Employees at Fort Williams pharmacy, another compounding pharmacy in Sylacauga, said they don’t produce death penalty drugs either.

Dothan’s biggest compounding pharmacy gave the same answer.

“We’ve never had a request for that, and I don’t even know what they use,” said Michelle Braswell, a pharmacist at Doctors Center Pharmacy in Dothan. Braswell said Doctors Center was likely the only pharmacy in Dothan equipped to do that sort of compounding.

Employees at Wellness Pharmacy in Birmingham, Compound Pharmaceutical in Daphne, Compound Care Plus in Loxley and Huntsville Compounding Pharmacy — all listed as sterile compounding pharmacies by the Pharmacy Compounding Accreditation Board — told The Star their businesses don’t provide death penalty drugs.

One-word amendment

On the House floor, Greer introduced a single amendment to his bill, one that would change the word “including” to the word “and.” He said the amendment was requested by the Alabama Press Association, a trade group representing state newspapers.
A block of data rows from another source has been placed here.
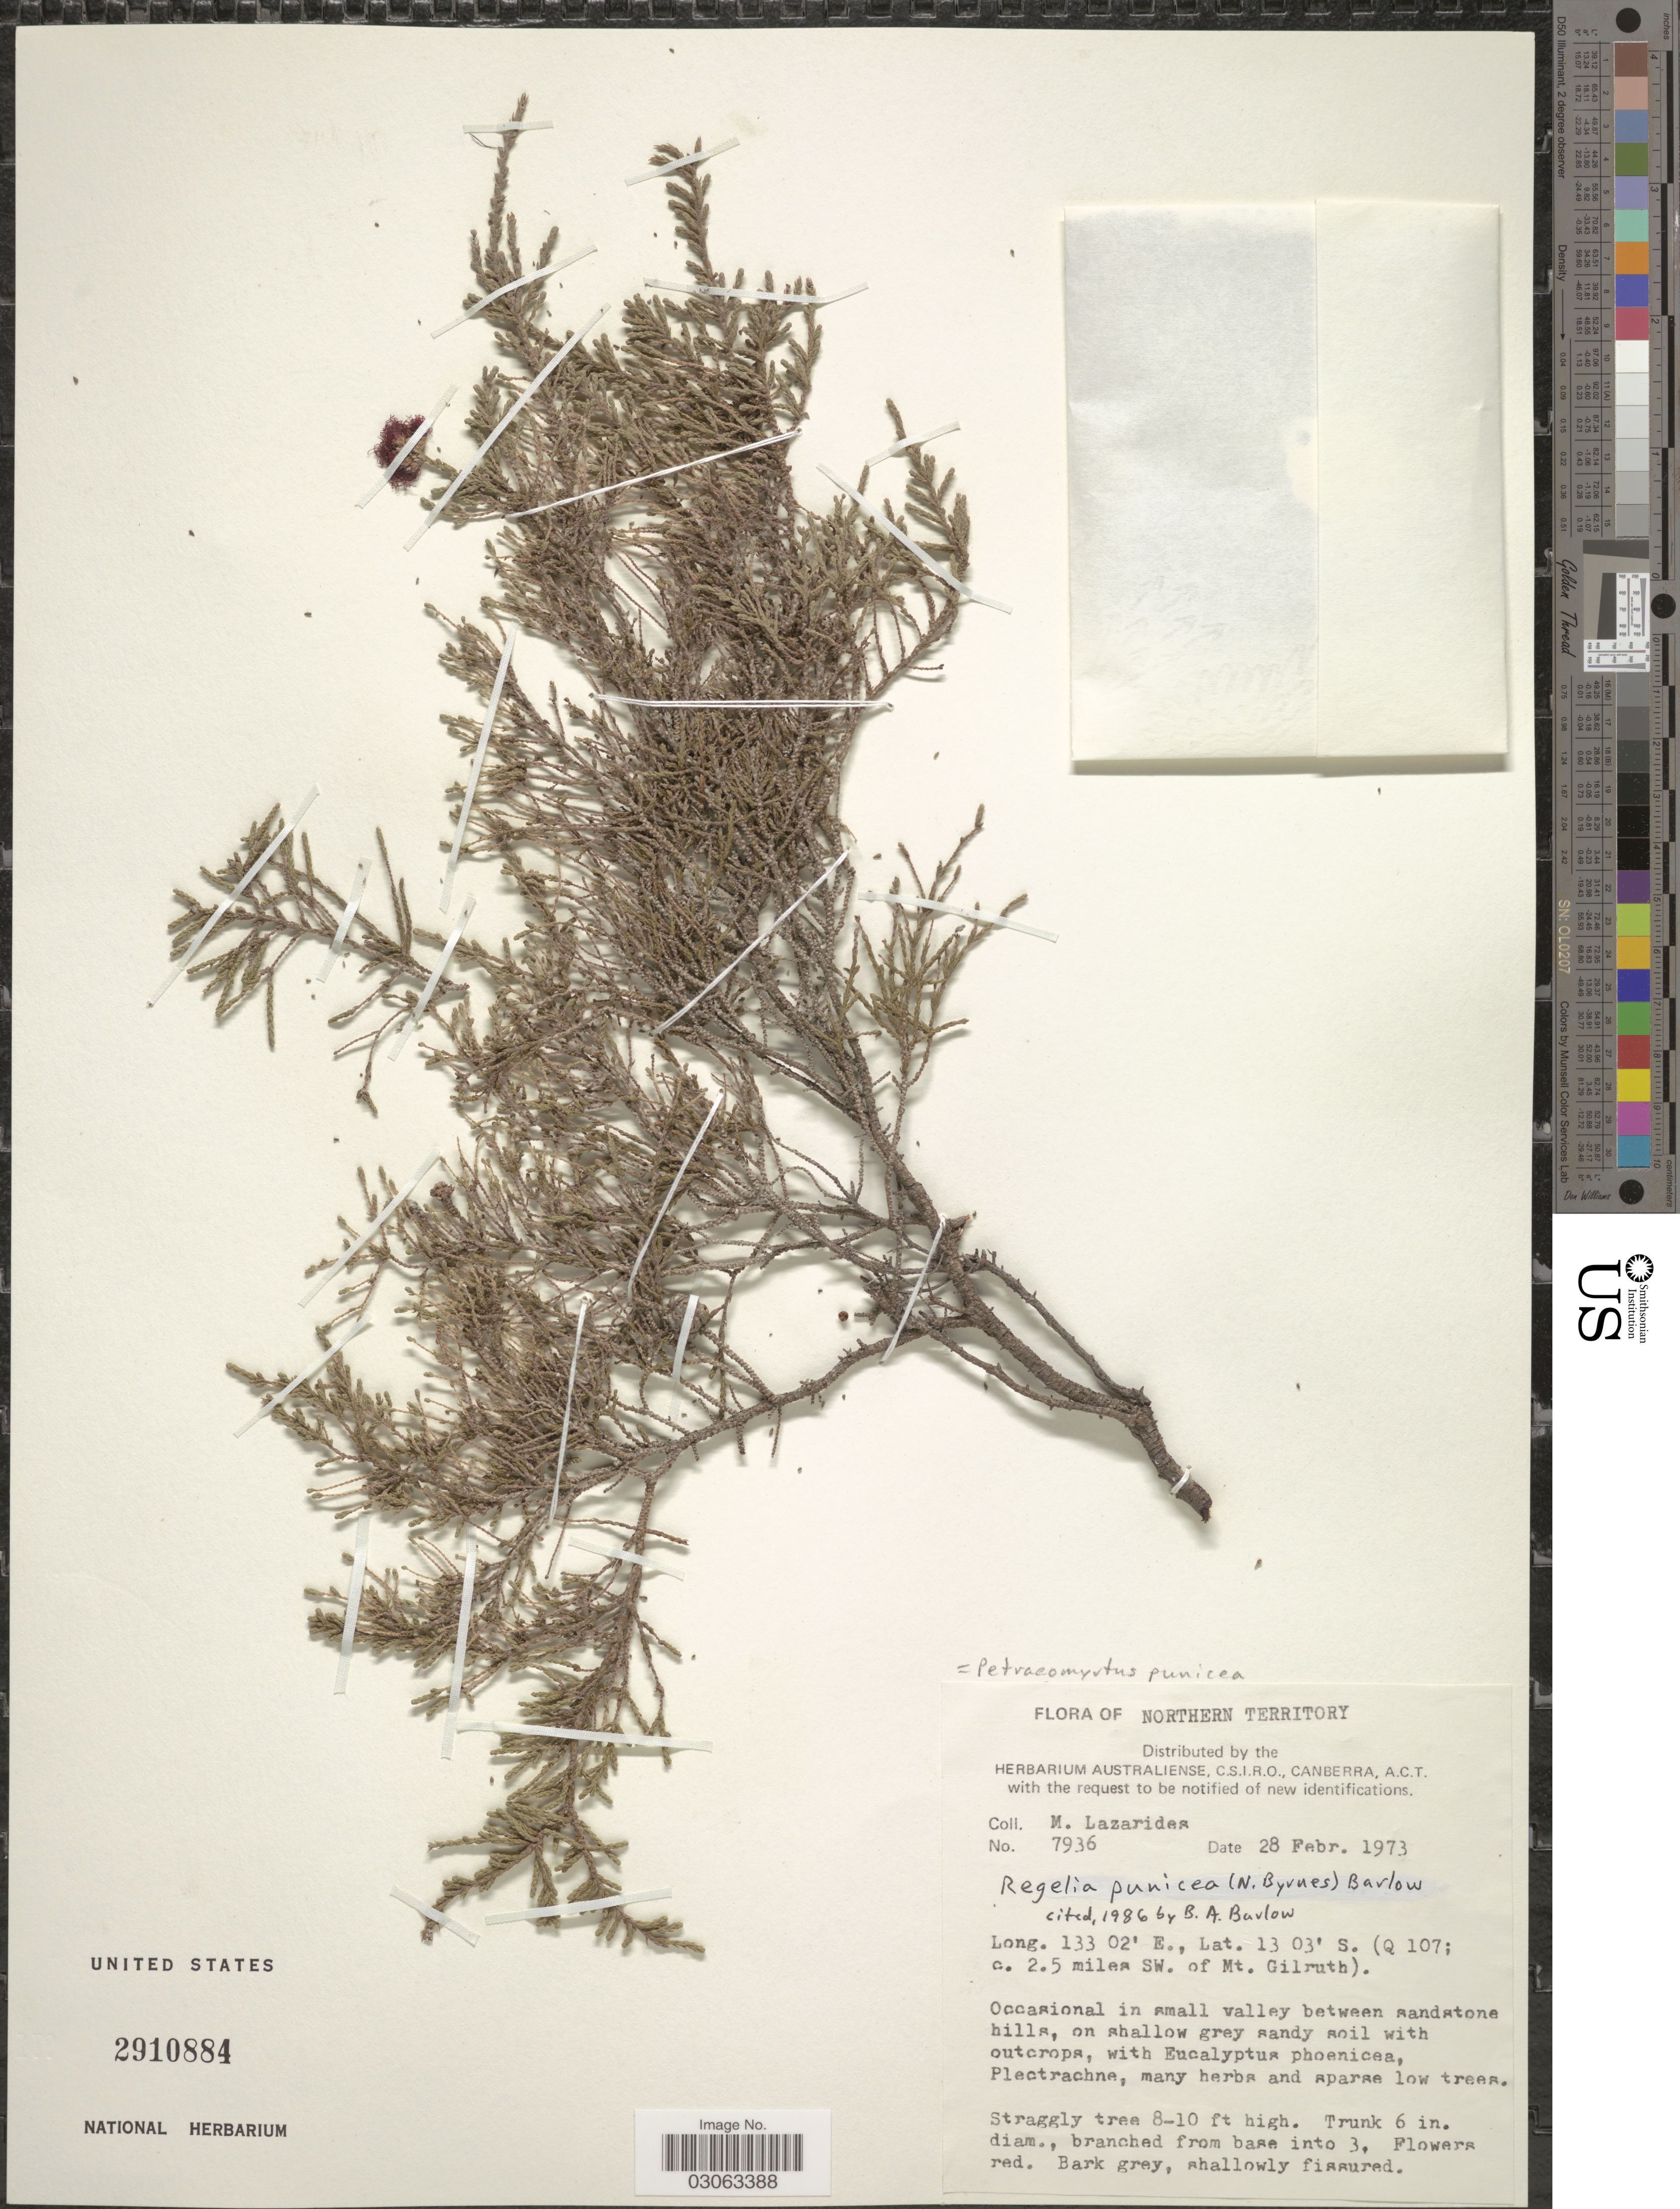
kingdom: Plantae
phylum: Tracheophyta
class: Magnoliopsida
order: Myrtales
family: Myrtaceae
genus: Petraeomyrtus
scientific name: Petraeomyrtus punicea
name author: (Byrnes) Craven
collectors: M. Lazarides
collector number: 7936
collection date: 1973-02-28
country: Australia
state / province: Northern Territory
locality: (Q 107; c. 2.5 miles SW. of Mt. Gilruth).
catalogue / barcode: US 2910884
“The press supports this bill,” Greer said on the House floor.

APA director Felicia Mason said the association dropped its objections to the bill after Greer agreed to take out a passage that would make all death penalty procedures exempt from the state’s open records law.

“We’re not opposed to the parts that make the names of the people involved in executions, or the people who supply the drugs, confidential,” Mason said.

Greer’s one-word amendment seems to have left intact wording that would make all death penalty procedures a secret. Mason said that was likely due to an error on Greer’s part, not an attempt to slip the wording back in.

“We’ll deal with it when it’s in the Senate,” she said.